▶ TASK TO CARRY OUT
Copy out, character for character, the stretch of lines from the one containing "I am a passionate" through the one containing "- 🌱 I’m currently learning React Native", both included.

[Rendered images with source text]

=-=-=

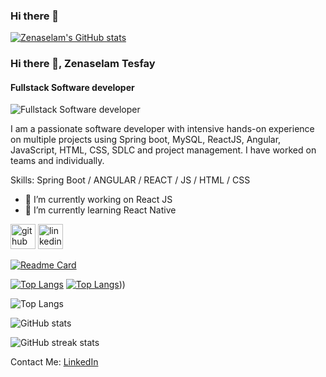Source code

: ### Hi there 👋

<!--
**zenaselam/zenaselam** is a ✨ _special_ ✨ repository because its `README.md` (this file) appears on your GitHub profile.
Here are some ideas to get you started:
- 🔭 I’m currently working on : ReactJS
- 🌱 I’m currently learning : React Native
- 👯 I’m looking to collaborate on ...
- 🤔 I’m looking for help with ...
- 💬 Ask me about ...
- 📫 How to reach me: ...
- 😄 Pronouns: ...
- ⚡ Fun fact: ...
-->

[![Zenaselam's GitHub stats](https://github-readme-stats.vercel.app/api?username=zenaselam)](https://github.com/anuraghazra/github-readme-stats)

### Hi there 👋, Zenaselam Tesfay
#### Fullstack Software developer
![Fullstack Software developer](https://arturssmirnovs.github.io/github-profile-readme-generator/images/banner.png)

I am a passionate software developer with intensive hands-on experience on multiple projects using Spring boot, MySQL, ReactJS, Angular, JavaScript, HTML, CSS, SDLC and project management. I have worked on teams and individually.    

Skills: Spring Boot / ANGULAR / REACT / JS / HTML / CSS

- 🔭 I’m currently working on React JS 
- 🌱 I’m currently learning React Native 


[<img src='https://cdn.jsdelivr.net/npm/simple-icons@3.0.1/icons/github.svg' alt='github' height='40'>](https://github.com/zenaselam)  [<img src='https://cdn.jsdelivr.net/npm/simple-icons@3.0.1/icons/linkedin.svg' alt='linkedin' height='40'>](https://www.linkedin.com/in/zenaselam-tesfay-aa6a6085/)  

[![Readme Card](https://github-readme-stats.vercel.app/api/pin/?username=anuraghazra&repo=github-readme-stats)](https://github.com/anuraghazra/github-readme-stats)

[![Top Langs](https://github-readme-stats.vercel.app/api/top-langs/?username=zenaselam&langs_count=8)](https://github.com/anuraghazra/github-readme-stats)
[![Top Langs](https://github-readme-stats.vercel.app/api/top-langs/?username=zenaselam)](https://github.com/zenaselam/rm-stats)))

![Top Langs](https://github-readme-stats.vercel.app/api/top-langs/?username=zenaselam&size_weight=0.5&count_weight=0.5)

![GitHub stats](https://github-readme-stats.vercel.app/api?username=zenaselam&show_icons=true&count_private=true)  

<!--
![GitHub Activity Graph](https://activity-graph.herokuapp.com/graph?username=zenaselam)  

![Profile views](https://gpvc.arturio.dev/zenaselam)  
-->

![GitHub streak stats](https://streak-stats.demolab.com/?user=zenaselam)  


Contact Me:
[LinkedIn](https://www.linkedin.com/in/zenaselam-tesfay-aa6a6085/)

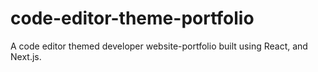 # code-editor-theme-portfolio
A code editor themed developer website-portfolio built using React, and Next.js.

=-=-=

▶ ANSWER SPACE
I am a passionate software developer with intensive hands-on experience on multiple projects using Spring boot, MySQL, ReactJS, Angular, JavaScript, HTML, CSS, SDLC and project management. I have worked on teams and individually.    

Skills: Spring Boot / ANGULAR / REACT / JS / HTML / CSS

- 🔭 I’m currently working on React JS 
- 🌱 I’m currently learning React Native 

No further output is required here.